I don't like LinkedIn because I got a bunch of spam candidates. I also dislike that it doesn't force job posters to disclose salary expectations before hand -- this is inefficient. (From an applicant perspective, I do like how easy LinkedIn makes snapping in a resume and submitting an application... but I have to wonder if making it fast to apply is really the best metric.)
I dislike Angel List because I have to accept just applicants profiles from Angel List as their application and I like to hit them up with a few basic questions first to save time. (As far as I'm concerned, we don't need another Facebook-for-work type site on top of LinkedIn -- and LinkedIn has already won this battle.)
I like JazzHR quite a bit.
No, it's fair. I'm a fairly talented programmer and if I sense any bullshit tactics based on information assymetry I'm not interested on your offer.
This is the first advice professionals who have no experience of salary negotiations get: don't say the first price, unless you know what you are doing.
That you explicitly expect them to brake this rule does not speak well of your approach to the process.
Of course, there can be some local customs and practices I'm not familiar with.
if you dont want asymmetry in the negotiation process, be a good sport.
On AngelList I was applying to companies myself and did two interviews with locally based startups. One of which was basically hipster central and turned me down after the interview because their highest developer pay was lower than my previous salary. The second one I interviewed at was Hopper, which I abandoned because their interview process is too long and drawn out for a startup. If I wanted this experience of probable rejection after months of interviewing, I would just apply to Google.
The only impression I got was that LinkedIn lead me to real businesses who have an immediate need for devs.

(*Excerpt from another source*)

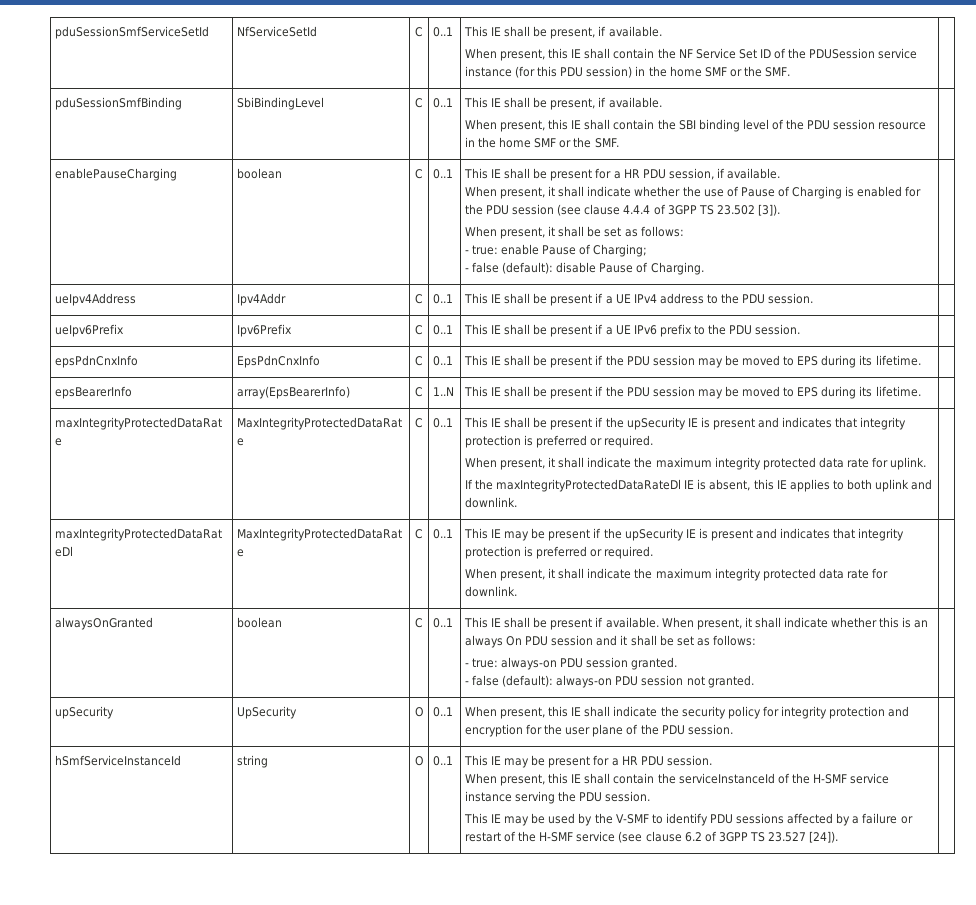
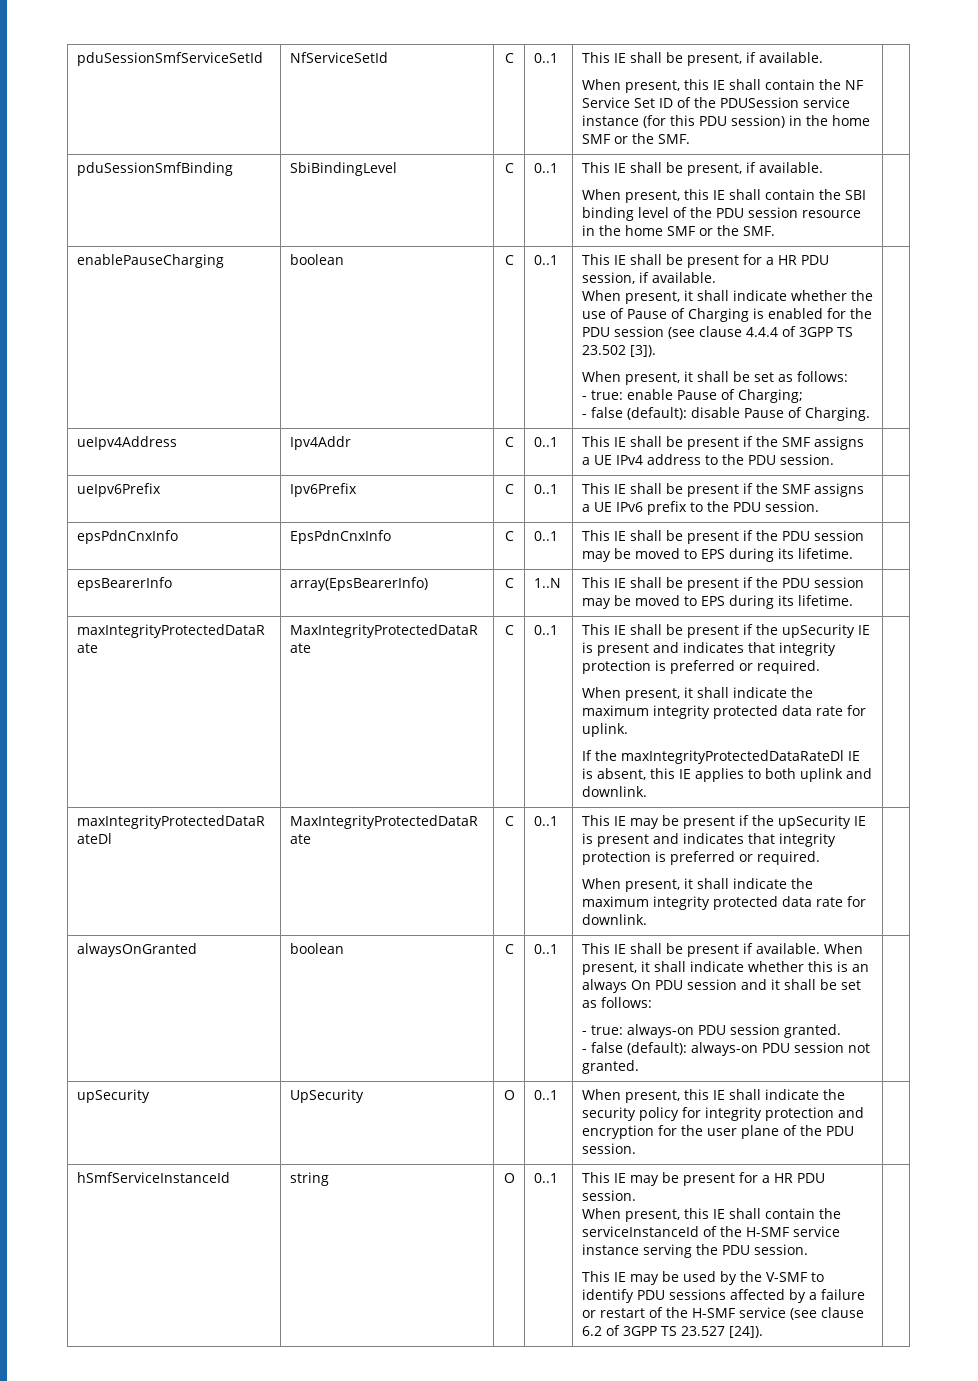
(604, 298) none -> [755,436,864,450] the SMF assigns
(604, 329) none -> [755,483,864,497] the SMF assigns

AngelList has startups with an inflated sense of self-importance who wish they were in San Francisco.
I'm having a feeling this might be another way of collecting emails
AngelList isn't as great for specific filtering, but you get alot more targeted incomming requests when you post a job
For startups AngelList makes a lot of sense and solves for problems like a wide variance in salary, non existent recruitment pipelines and general match making. Although the candidate pool is much smaller I think it helps keep the search focused. My personal experience with LinkedIn was a lot more spray and pray. LinkedIn does have much better candidate filtering if your looking for something very specific.